**Work to be completed**
Your answer is one number, how many lines in the entries include "persen".

**Dataset entries**
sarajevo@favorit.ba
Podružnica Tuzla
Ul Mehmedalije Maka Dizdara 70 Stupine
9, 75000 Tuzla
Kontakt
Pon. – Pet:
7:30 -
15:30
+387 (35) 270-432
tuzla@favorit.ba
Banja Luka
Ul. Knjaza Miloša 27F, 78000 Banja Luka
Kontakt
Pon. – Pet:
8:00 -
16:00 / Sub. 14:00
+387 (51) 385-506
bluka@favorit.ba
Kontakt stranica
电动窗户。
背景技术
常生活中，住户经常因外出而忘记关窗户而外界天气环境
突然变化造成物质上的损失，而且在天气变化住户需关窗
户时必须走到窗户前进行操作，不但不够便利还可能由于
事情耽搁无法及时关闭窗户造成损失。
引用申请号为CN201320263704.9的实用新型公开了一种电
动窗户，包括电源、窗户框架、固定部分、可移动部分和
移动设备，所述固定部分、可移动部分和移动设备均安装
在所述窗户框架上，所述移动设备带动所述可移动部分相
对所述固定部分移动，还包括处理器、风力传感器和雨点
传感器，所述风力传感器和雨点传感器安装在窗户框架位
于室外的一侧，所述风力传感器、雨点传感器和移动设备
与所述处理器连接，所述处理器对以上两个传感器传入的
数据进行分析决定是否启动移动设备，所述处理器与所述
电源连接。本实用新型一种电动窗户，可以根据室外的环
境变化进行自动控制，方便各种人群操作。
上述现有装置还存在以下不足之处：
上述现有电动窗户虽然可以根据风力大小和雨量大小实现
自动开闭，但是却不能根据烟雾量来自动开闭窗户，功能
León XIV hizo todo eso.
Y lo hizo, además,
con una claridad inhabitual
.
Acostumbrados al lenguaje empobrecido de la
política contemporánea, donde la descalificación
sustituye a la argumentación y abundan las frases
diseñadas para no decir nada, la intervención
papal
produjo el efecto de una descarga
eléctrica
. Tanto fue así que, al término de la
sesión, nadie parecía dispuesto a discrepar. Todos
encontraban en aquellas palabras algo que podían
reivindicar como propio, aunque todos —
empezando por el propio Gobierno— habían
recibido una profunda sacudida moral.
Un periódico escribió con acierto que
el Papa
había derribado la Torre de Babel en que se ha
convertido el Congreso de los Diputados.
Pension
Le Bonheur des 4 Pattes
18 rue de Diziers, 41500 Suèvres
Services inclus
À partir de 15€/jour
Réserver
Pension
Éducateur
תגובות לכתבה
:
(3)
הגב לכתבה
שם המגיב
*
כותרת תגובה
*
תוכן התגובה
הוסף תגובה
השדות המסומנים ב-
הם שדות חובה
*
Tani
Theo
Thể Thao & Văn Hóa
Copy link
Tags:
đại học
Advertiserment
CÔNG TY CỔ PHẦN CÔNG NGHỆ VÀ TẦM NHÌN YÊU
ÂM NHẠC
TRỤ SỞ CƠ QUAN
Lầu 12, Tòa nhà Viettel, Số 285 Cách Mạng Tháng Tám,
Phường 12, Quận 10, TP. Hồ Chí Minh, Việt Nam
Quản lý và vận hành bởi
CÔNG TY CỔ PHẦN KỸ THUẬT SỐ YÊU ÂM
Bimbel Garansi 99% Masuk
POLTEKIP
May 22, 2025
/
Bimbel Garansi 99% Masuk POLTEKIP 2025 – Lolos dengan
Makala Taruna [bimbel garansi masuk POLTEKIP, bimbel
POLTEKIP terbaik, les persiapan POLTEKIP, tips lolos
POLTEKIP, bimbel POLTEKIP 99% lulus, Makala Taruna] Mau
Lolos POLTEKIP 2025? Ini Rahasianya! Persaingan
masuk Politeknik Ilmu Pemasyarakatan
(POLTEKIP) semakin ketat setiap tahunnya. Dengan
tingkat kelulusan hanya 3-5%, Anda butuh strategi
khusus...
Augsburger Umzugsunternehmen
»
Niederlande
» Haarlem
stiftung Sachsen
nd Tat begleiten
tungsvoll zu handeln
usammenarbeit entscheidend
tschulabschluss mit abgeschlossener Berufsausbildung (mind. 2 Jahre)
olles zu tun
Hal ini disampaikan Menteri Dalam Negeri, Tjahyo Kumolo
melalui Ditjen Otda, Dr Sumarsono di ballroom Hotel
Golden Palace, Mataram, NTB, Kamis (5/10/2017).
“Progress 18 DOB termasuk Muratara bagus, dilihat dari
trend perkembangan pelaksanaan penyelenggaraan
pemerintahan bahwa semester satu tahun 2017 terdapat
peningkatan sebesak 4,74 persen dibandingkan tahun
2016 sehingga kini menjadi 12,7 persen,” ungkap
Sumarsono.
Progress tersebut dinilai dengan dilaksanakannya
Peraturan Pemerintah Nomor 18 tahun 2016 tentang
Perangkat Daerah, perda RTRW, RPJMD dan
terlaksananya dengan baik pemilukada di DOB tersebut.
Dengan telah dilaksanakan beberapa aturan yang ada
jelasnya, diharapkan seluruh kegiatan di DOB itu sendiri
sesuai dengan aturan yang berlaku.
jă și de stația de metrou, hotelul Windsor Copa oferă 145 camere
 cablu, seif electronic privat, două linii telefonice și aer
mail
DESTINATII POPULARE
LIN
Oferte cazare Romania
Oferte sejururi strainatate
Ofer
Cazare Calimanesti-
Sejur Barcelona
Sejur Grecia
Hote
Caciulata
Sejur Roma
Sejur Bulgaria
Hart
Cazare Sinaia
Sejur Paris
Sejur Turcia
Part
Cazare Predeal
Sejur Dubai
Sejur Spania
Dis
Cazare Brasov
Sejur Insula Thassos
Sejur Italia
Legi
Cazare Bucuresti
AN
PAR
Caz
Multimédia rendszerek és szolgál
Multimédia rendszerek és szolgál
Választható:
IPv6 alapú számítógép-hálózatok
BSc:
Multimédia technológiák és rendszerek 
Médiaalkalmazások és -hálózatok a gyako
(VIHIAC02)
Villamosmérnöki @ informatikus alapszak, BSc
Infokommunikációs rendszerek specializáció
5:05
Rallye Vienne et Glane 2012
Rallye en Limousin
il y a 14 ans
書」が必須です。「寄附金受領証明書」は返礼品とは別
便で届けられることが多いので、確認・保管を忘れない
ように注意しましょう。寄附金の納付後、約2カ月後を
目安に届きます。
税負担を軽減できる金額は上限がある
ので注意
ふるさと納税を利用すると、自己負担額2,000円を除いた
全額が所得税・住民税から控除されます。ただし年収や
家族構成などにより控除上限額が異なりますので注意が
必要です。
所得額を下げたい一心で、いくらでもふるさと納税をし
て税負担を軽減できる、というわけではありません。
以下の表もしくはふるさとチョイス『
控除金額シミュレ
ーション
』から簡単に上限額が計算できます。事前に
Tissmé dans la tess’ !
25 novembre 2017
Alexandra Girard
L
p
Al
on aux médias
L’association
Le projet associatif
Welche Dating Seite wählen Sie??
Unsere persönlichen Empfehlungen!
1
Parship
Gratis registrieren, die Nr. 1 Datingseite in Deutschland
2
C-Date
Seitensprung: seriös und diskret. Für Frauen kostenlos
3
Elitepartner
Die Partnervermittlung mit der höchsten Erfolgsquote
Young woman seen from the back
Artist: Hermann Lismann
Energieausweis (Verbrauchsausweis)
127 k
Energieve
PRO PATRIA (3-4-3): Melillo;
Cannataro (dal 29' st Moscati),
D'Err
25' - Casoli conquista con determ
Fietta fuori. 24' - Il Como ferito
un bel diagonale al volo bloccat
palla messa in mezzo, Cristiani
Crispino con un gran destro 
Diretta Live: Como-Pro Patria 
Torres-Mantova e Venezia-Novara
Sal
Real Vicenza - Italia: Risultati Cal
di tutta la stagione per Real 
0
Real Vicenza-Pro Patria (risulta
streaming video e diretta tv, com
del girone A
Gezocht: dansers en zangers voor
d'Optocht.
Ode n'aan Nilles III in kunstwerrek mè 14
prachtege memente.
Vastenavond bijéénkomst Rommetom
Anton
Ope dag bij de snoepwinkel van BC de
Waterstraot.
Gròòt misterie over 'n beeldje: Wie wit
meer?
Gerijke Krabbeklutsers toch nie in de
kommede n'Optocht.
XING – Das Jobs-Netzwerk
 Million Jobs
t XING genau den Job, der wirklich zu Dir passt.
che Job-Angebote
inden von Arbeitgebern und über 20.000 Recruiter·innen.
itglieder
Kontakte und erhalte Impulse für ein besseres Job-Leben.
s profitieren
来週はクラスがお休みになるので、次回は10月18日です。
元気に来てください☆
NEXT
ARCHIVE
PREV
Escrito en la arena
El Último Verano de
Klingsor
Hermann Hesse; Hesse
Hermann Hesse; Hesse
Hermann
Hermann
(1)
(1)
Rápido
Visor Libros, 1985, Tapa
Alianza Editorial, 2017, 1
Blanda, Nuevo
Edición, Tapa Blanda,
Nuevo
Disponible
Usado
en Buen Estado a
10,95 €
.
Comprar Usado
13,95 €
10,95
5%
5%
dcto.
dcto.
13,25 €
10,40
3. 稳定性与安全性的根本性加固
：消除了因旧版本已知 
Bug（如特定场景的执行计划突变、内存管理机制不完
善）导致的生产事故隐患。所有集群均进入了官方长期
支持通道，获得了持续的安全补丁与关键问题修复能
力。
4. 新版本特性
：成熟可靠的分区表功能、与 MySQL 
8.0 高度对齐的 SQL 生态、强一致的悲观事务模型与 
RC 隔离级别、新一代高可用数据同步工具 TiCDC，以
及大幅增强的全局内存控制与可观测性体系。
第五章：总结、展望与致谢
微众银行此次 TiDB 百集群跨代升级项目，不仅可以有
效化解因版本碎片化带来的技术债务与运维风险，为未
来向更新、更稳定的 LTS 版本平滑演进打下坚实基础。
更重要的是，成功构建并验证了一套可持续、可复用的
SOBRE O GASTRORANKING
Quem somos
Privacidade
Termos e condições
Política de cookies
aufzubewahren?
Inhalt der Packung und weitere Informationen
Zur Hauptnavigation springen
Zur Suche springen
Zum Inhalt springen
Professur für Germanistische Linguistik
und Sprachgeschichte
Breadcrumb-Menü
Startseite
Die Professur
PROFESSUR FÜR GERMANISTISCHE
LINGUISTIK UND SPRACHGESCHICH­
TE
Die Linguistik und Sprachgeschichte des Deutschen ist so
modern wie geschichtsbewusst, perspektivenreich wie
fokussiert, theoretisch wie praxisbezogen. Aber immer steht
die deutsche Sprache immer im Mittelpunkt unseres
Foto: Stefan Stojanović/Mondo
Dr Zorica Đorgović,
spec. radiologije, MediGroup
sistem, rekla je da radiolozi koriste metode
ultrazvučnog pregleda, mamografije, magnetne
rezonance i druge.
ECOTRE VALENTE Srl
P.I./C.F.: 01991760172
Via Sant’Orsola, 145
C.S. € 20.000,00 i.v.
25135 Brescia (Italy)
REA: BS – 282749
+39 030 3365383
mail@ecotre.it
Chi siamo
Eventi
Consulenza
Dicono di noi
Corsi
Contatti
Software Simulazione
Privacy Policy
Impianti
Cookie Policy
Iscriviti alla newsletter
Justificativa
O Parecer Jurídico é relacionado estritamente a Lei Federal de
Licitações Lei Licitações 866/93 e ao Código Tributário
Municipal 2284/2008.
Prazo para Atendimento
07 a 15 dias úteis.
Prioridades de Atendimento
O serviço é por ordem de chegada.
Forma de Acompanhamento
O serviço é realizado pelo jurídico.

**Written solution**
2